Just curious if anyone has done obstacle course training? I am thinking of taking a class on this with my dog.

This shows some of the obstacle course they use:
TOPS Kennel - Info | Facebook


----------



## DFrost (Oct 29, 2006)

Most police dog certifications require an obstacle course of some sort. Usually an assortment of jumps, a tunnel to crawl through etc. 

DFrost


----------



## wildo (Jul 27, 2006)

That looks AWESOME!


----------



## Chicagocanine (Aug 7, 2008)

Yeah, I think it would be a good class for my GSD. I'm hoping to be able to take their next class which starts in July.
I also asked them if they had any videos of the course, so hopefully they'll be adding some to their Facebook page soon!


----------



## Andaka (Jun 29, 2003)

Any training that you do with a dog is good training. The more they learn, the more they are capable of learning.


----------



## Chicagocanine (Aug 7, 2008)

Andaka said:


> Any training that you do with a dog is good training. The more they learn, the more they are capable of learning.

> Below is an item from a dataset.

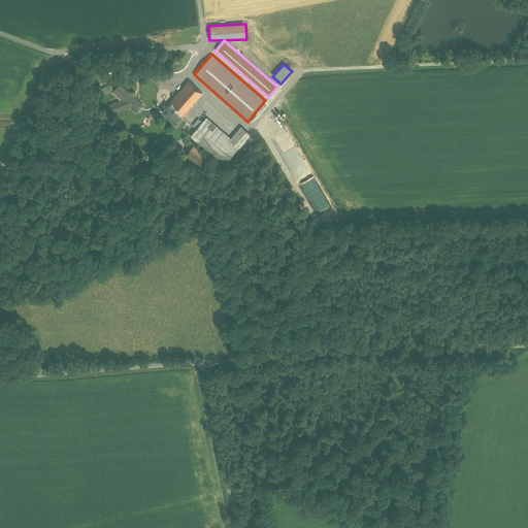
[(189,80),(171,102),(186,113),(203,93),(189,80)]
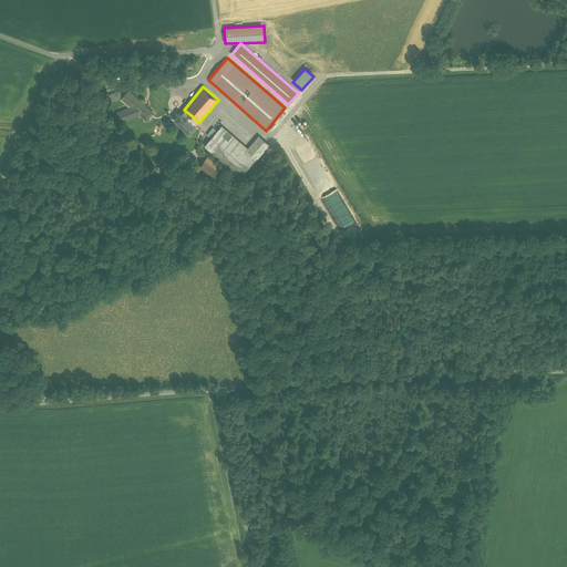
[(130,92),(122,101),(129,106),(117,112),(122,124),(141,116),(147,122),(155,112),(130,92)]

Well if that's the case, then by now my dog should be a genius! :wild:


----------



## jturcotte (Oct 6, 2010)

I work for TOPS and have trained all 3 levels of the obstacle course. It is unlike any obstacle or agility course anywhere else in the world. It cannot even be compared to any other course. The course becomes increasinly difficult and if not done correctly a dog can easily injure themselves. Dogs must learn to work slowly and methodically in order to complete the course correctly and safely. The goal of the course is to address every fear that dogs tend to have. If a dog successfully completes all 3 levels there is virtually nothing they can't do. It is a ton of fun to train and you will inevitably learn an incredible amount about your dog and how dogs think. It is also a great bonding experience for you and your dog as your dog will learn to have complete trust in you even when it appears that you are putting your dog in what they perceive to be a dangerous situation. This is by no means a good video, it was just a video my husband and I made for ourselves of his dog at the time (this dog is now a working police k9) if you go to about the 3:10 mark he is working him on a few of the obstacles on level 2 and 3, he was just beginning to learn these obstacles. I do have a video of my old GSD completely doing all 3 courses but it's on VHS so there is no way to post it ;-) Hope this gives you a better understanding of it. Good luck and have fun!


----------